Raw data |
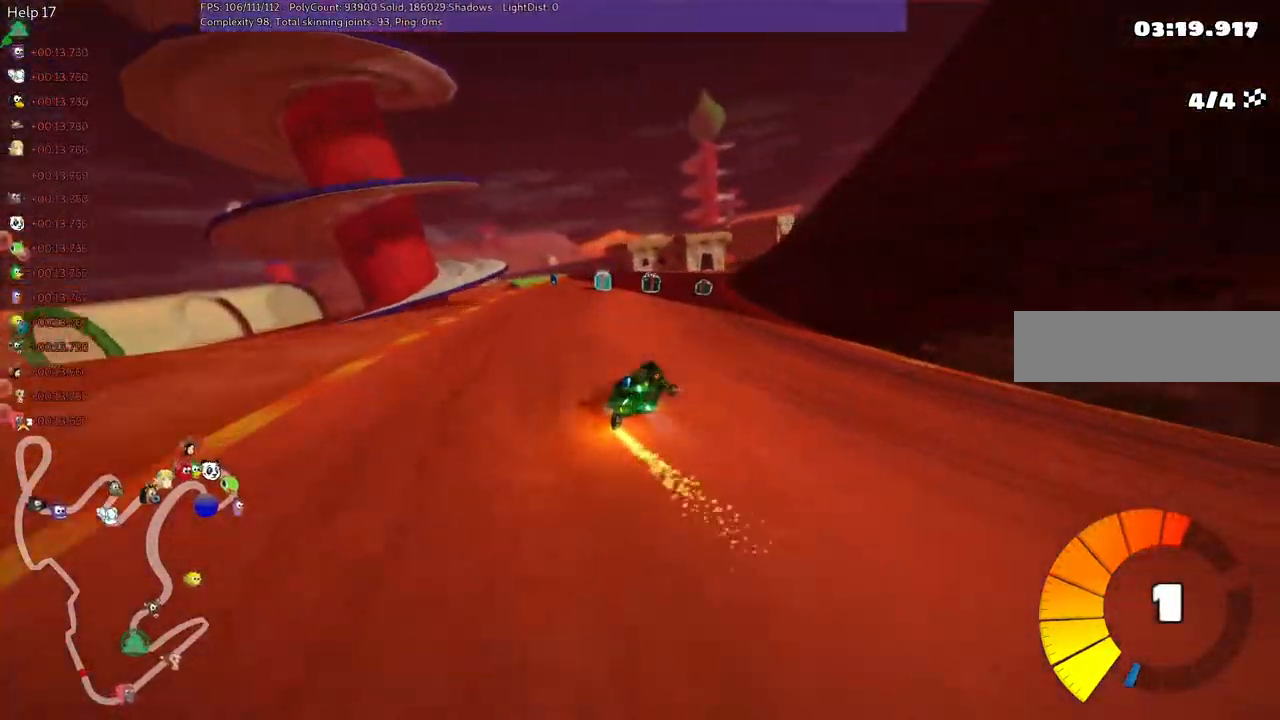
{"keys": ["left", "m", "right", "up"], "events": []}
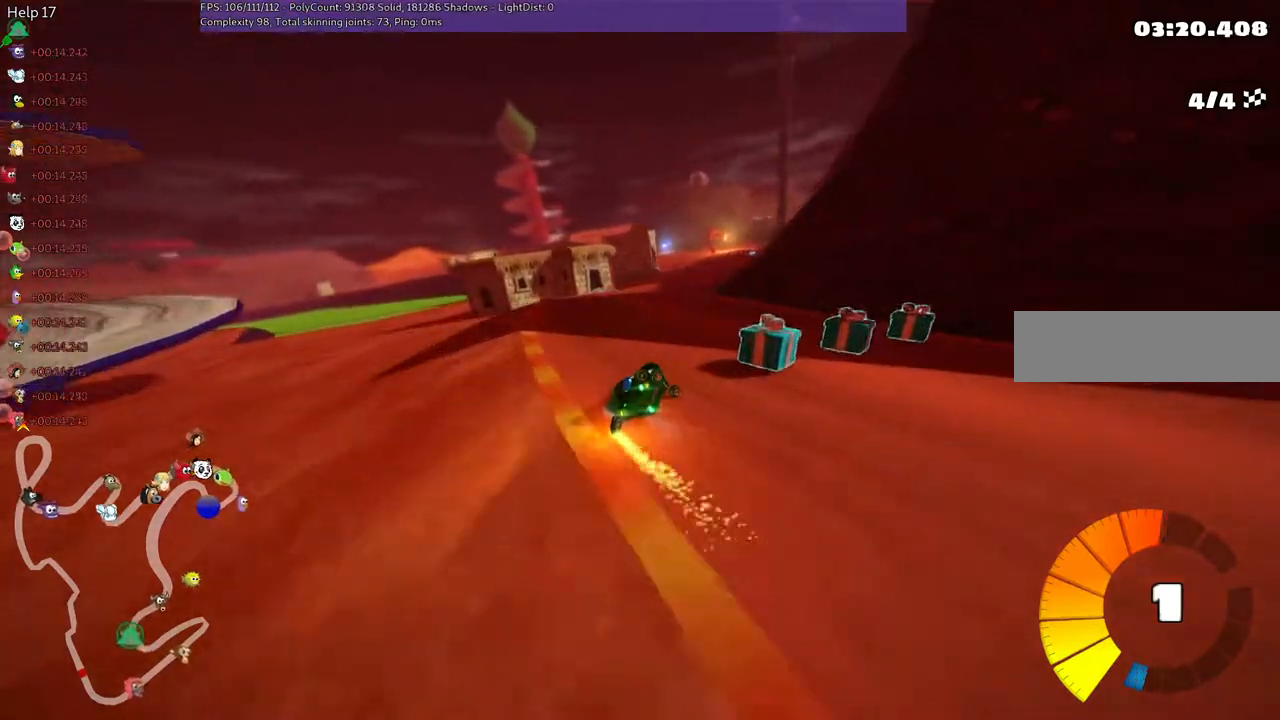
{"keys": ["left", "m", "right", "up"], "events": []}
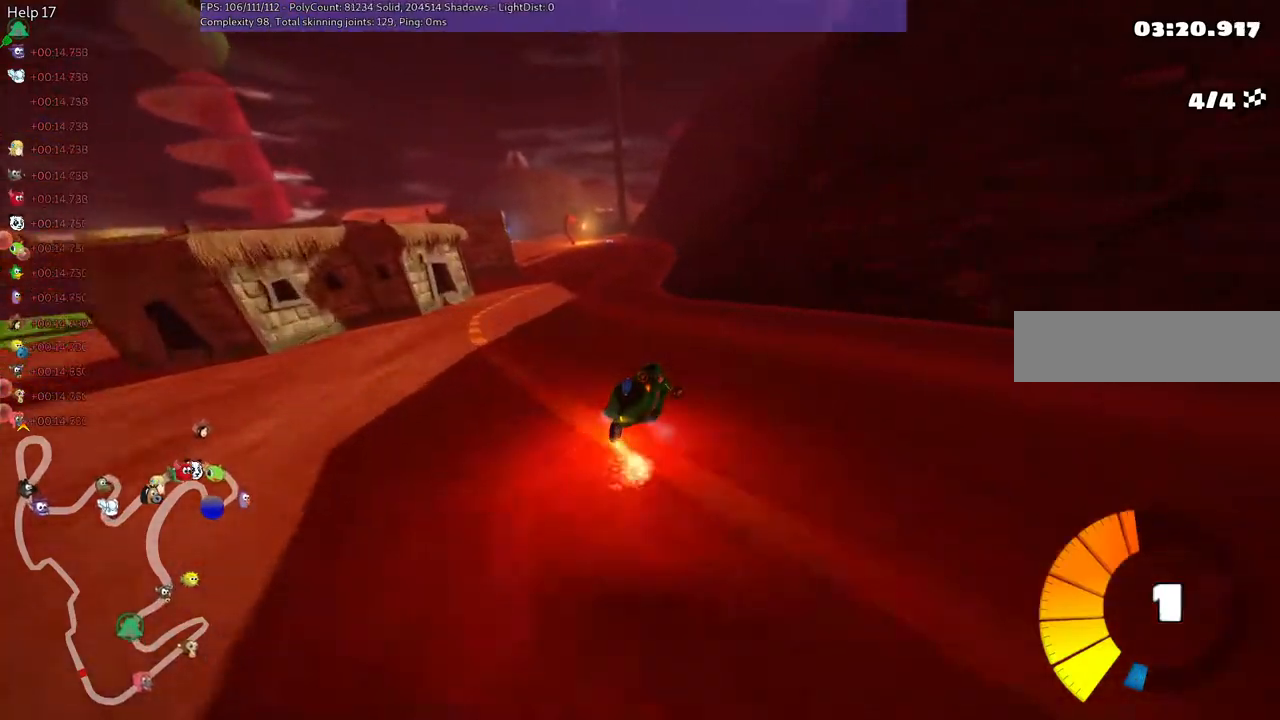
{"keys": ["up"], "events": [[183, "n", "down"], [233, "right", "up"], [283, "left", "up"], [283, "m", "up"], [383, "n", "up"]]}
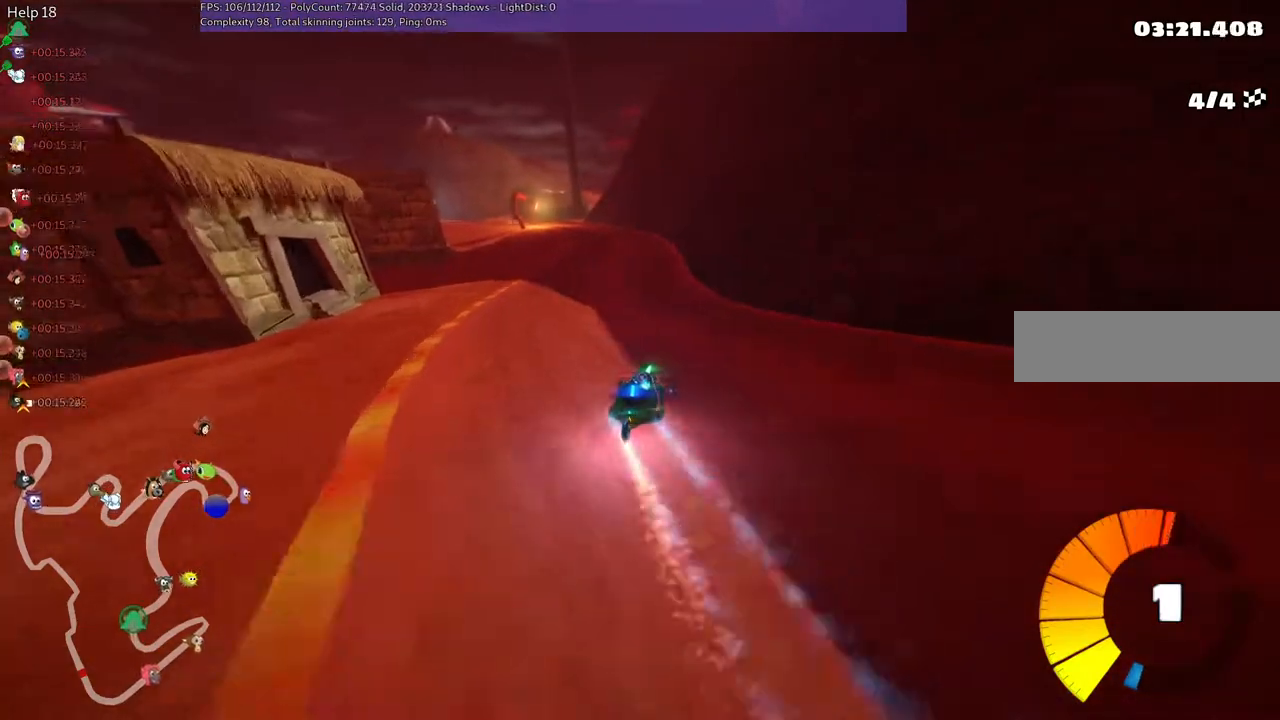
{"keys": ["m", "right", "up"], "events": [[250, "left", "down"], [300, "m", "down"], [500, "left", "up"], [500, "right", "down"]]}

Work task |
Whenever the string "down" turns up in a line of the data, copy that line.

Written answer |
{"keys": ["up"], "events": [[183, "n", "down"], [233, "right", "up"], [283, "left", "up"], [283, "m", "up"], [383, "n", "up"]]}
{"keys": ["m", "right", "up"], "events": [[250, "left", "down"], [300, "m", "down"], [500, "left", "up"], [500, "right", "down"]]}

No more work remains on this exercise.